Things to do:
**A.** In the passage on the treatment of children, swap "Canada" for "Mexico" as you give it again, beginning at the words "During the late" and stopping after "the eastern seaboard.".
**B.** Can you pick up the passage on the treatment of children after its last sentence and carry it forward?
-- Start Quoted passage --
Children definitely did not have a voice. The April 1874 case of Mary Ellen Wilson illustrates this point:

A charity worker was alerted to the severe abuse eight year old Mary Ellen was suffering in the home of her “stepmother.” The charity worker could not have Mary Ellen removed from the home, as there was no existing legal means to do so. The only alternative left to the charity worker was to have Mary Ellen’s stepmother prosecuted for abuse under existing laws prohibiting cruelty to animals. In effect, Mary Ellen had to be classified as an animal before any existing legislation could be used to protect her from the abuse she was suffering at the hands of her stepmother. As a result, the first child abuse case in New York City was prosecuted under cruelty to animal laws. It would appear that animals were deemed worthy of protection in nineteenth century society, yet children were not. This situation was remedied in December 1874 with the establishment of the New York Society for the Prevention of Cruelty to Children.”

During the late 1800s and early 1900s, homeless and orphaned children on the east coast were “placed out” to families across the country and into Canada. Many were immigrant families and could neither speak or write English. Some were treated like slaves, being forced to work in factories and on farms. Historically, the practice was commonplace, going back to ancient Jewish and early Christian cultures. English practiced it routinely. Following World War II, approximately 2,000 British war orphans were shipped to the United States and Canada.

Several organizations were actually involved in the “placing out” of children. In addition to New York, Boston was a source of the “orphan train” as well. The majority of the children were sent to the west, many were also sent to New England, the south, and the eastern seaboard.
-- End Quoted passage --
-- Start Data provided --
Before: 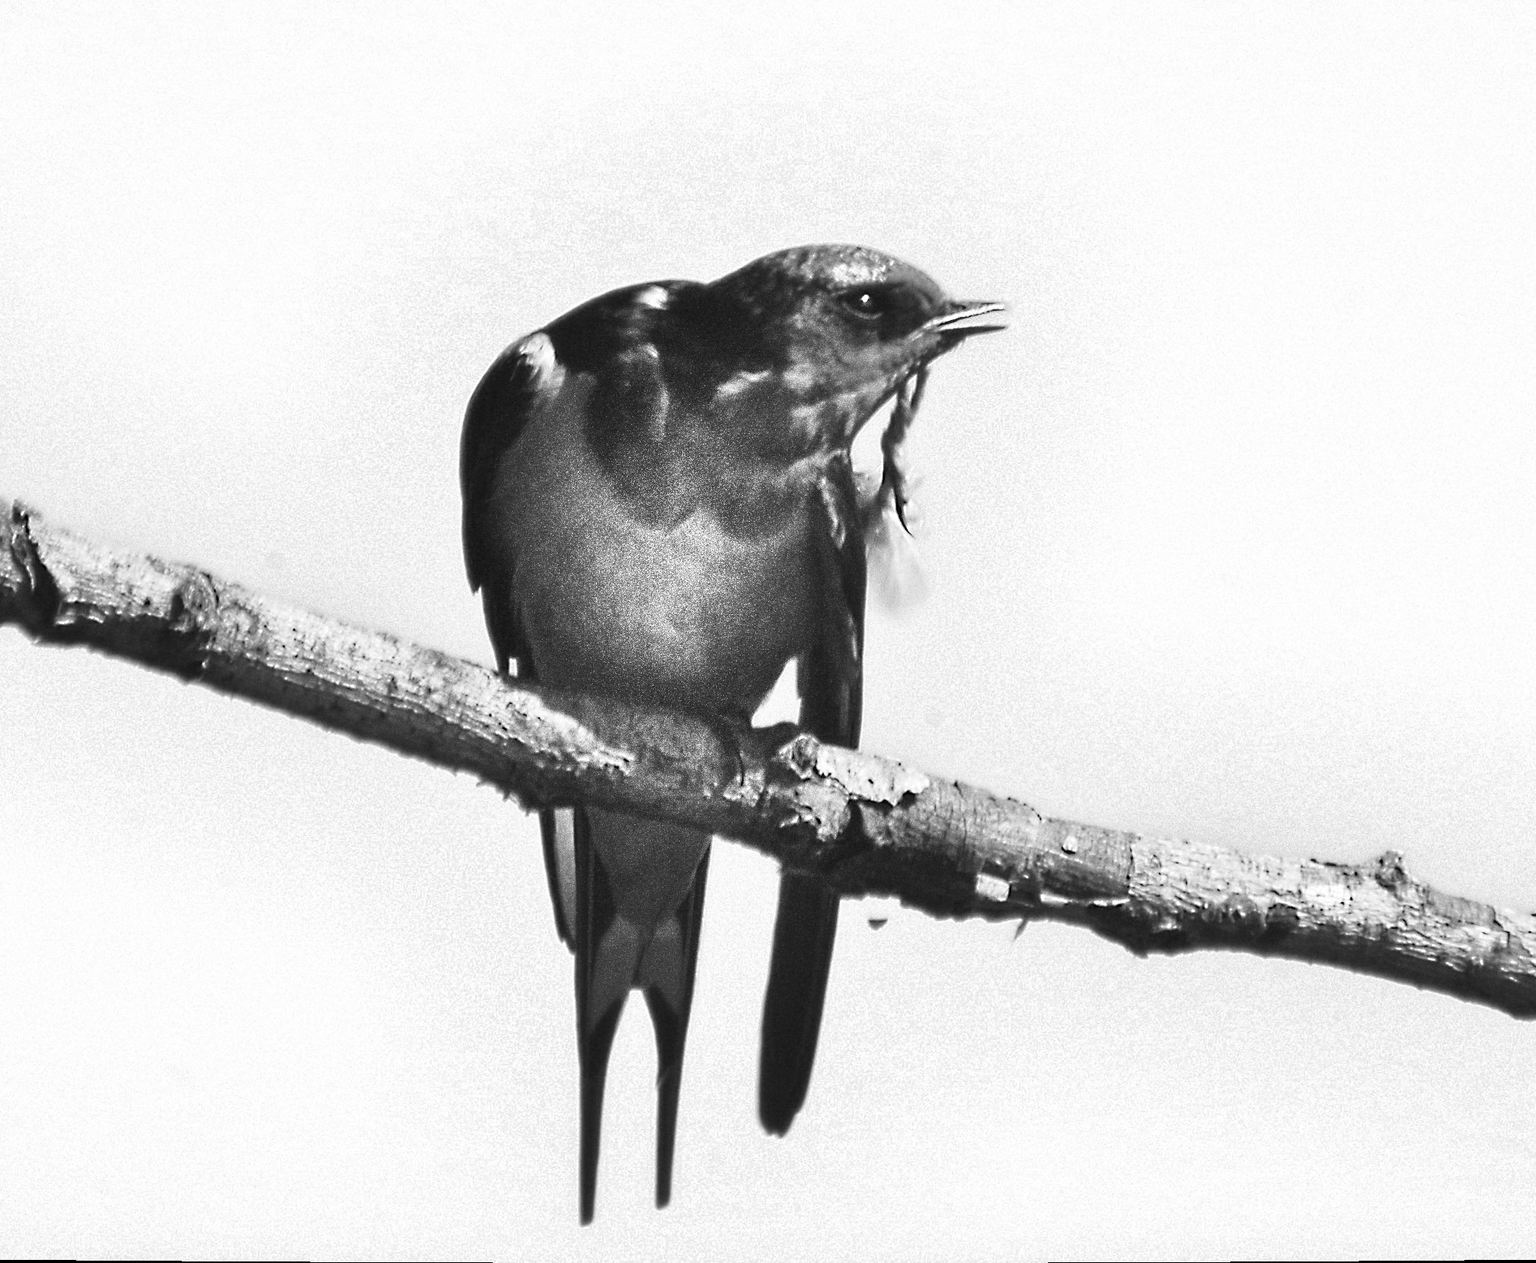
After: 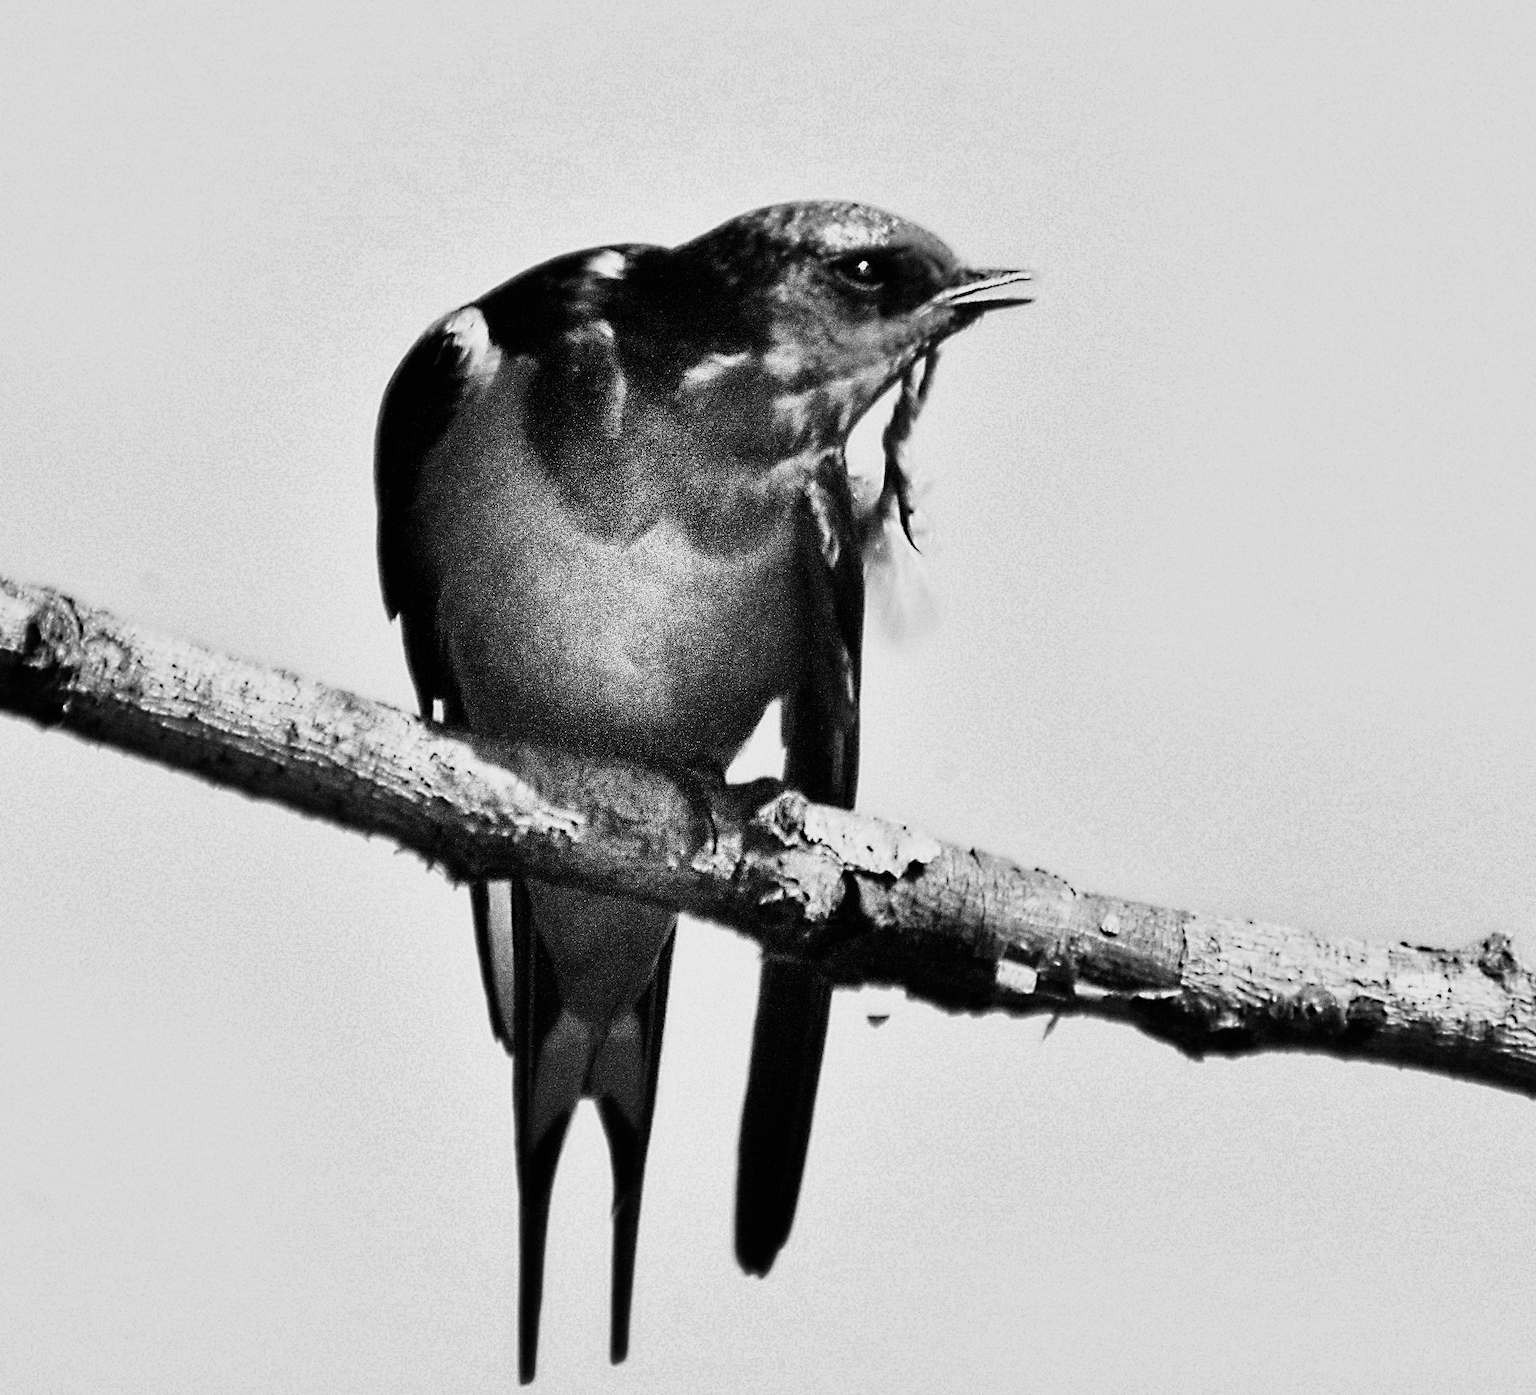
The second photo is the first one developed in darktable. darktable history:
-- End Data provided --
Exercise responses:
**A.**
During the late 1800s and early 1900s, homeless and orphaned children on the east coast were “placed out” to families across the country and into Mexico. Many were immigrant families and could neither speak or write English. Some were treated like slaves, being forced to work in factories and on farms. Historically, the practice was commonplace, going back to ancient Jewish and early Christian cultures. English practiced it routinely. Following World War II, approximately 2,000 British war orphans were shipped to the United States and Mexico.

Several organizations were actually involved in the “placing out” of children. In addition to New York, Boston was a source of the “orphan train” as well. The majority of the children were sent to the west, many were also sent to New England, the south, and the eastern seaboard.

**B.**
Considering recent legal immigration events, it is interesting to note that no children were placed in Arizona.

In 1853, Charles Loring Brace founded the Children’s Aid Society, which placed out over 150,000 children and young adults over a 75 year span , transporting them via train from the east coast to predominately Midwest destinations. The overriding focus of the CAS was to remove large numbers of children from the city. Many of the children who participated in the program were not orphans, but had living family members.

While many applaud the efforts of placing these children in loving and supportive homes, critics claim that although the program was promoted as a humanitarian effort, it was, in reality, an employment service for cheap labor. Farmers did, in fact, use the CAS as a labor source and, in many instances, children were placed in abusive situations.

The last “orphan train” ran in 1929, when focus had, finally, segued into the care and protection of children.

Is there a member of your family who was a rider of the orphan train?